■ WORK ITEM A ■
Answer these from the Wildwood Crest beach thread, one line each:
(i) About how far is the walk to the water at Wildwood Crest beach?
(ii) Where was JackieBlue's first shared picture taken from?
(iii) What does snow dog call "a known fact"?
■ WORK ITEM B ■
Carry the Wildwood Crest beach thread forward from the last post shown.

■ SOURCE EXTRACT ■
[Start of Attachment]

Yeah but if you knew anything about Wildwood Crest beach, it's like a mile walk to the water.


----------



## snow dog

JackieBlue said:


> Yeah but if you knew anything about Wildwood Crest beach, it's like a mile walk to the water.


 
I don't know anything, Please help me? Got any pictures?


----------



## snow dog

JackieBlue said:


> Who said anything about tan lines?


 

Tan line are a known fact  Hell even I get them


----------



## JackieBlue

snow dog said:


> I don't know anything, Please help me? Got any pictures?



Yup!  This is from the balcony of our room.


----------



## snow dog

JackieBlue said:


> Yup! This is from the balcony of our room.


 
thanks this looks like a nice place


----------



## JackieBlue

snow dog said:


> thanks this looks like a nice place



Wildwood Crest is a great place!  But see the walk to the water!


----------



## JackieBlue

Here's a few more...


----------



## snow dog

JackieBlue said:


> Here's a few more...


 
can you atv on the beach ?

is that you in the first picture next to the white umbrella ?

[End of Attachment]

■ SOURCE DATA ■
[Start of Attachment]

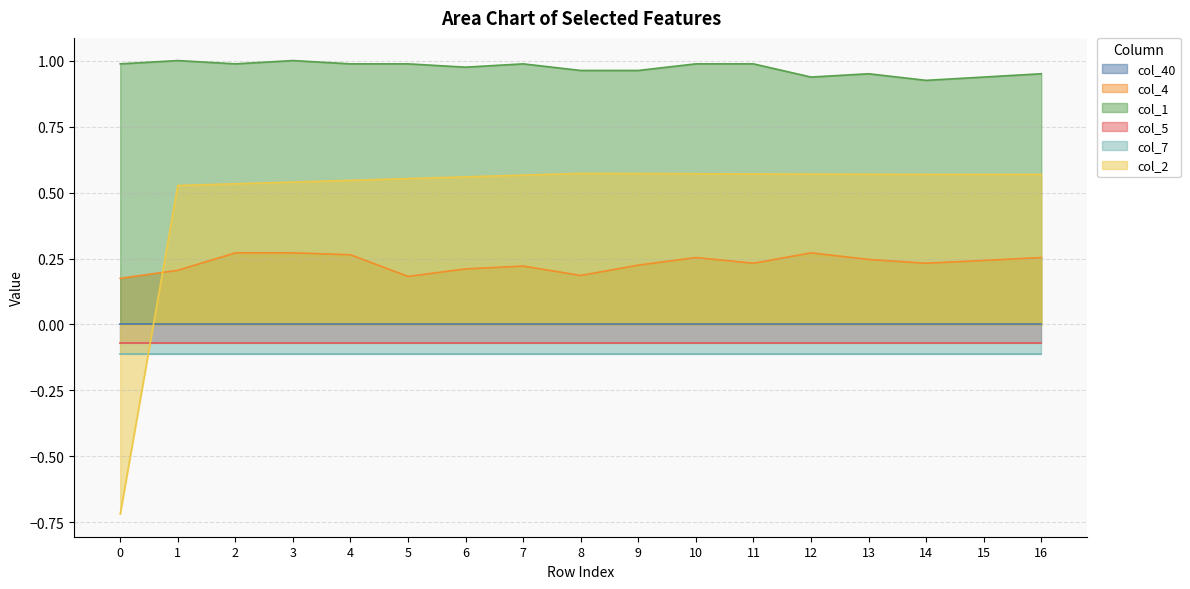

True or false: col_1 and col_2 intersect in this chart.

False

[End of Attachment]

■ EXPECTED ANSWER A ■
(i) About a mile.
(ii) The balcony of JackieBlue's room.
(iii) Tan lines.

■ EXPECTED ANSWER B ■
----------



## JackieBlue

snow dog said:


> can you atv on the beach ?
> 
> is that you in the first picture next to the white umbrella ?



No you can't atv on that beach.  There are a couple of beaches here that you can drive on though, but not many at all.

I don't see a white umbrella, but no I was on the Coast Guard boat.


----------



## snow dog

JackieBlue said:


> No you can't atv on that beach. There are a couple of beaches here that you can drive on though, but not many at all.
> 
> I don't see a white umbrella, but no I was on the Coast Guard boat.


 
No wonder everyone on the beach was looking toward the Boat


----------



## JackieBlue

snow dog said:


> No wonder everyone on the beach was looking toward the Boat



Sweet!

  And about those tan lines, it depends what you have on, if anything.


----------



## snow dog

JackieBlue said:


> Sweet!
> 
> And about those tan lines, it depends what you have on, if anything.


 

If you don't have anything on , How do you get tan lines ?


----------



## JackieBlue

snow dog said:


> If you don't have anything on , How do you get tan lines ?



That's why I said..."Who said anything about tan lines?"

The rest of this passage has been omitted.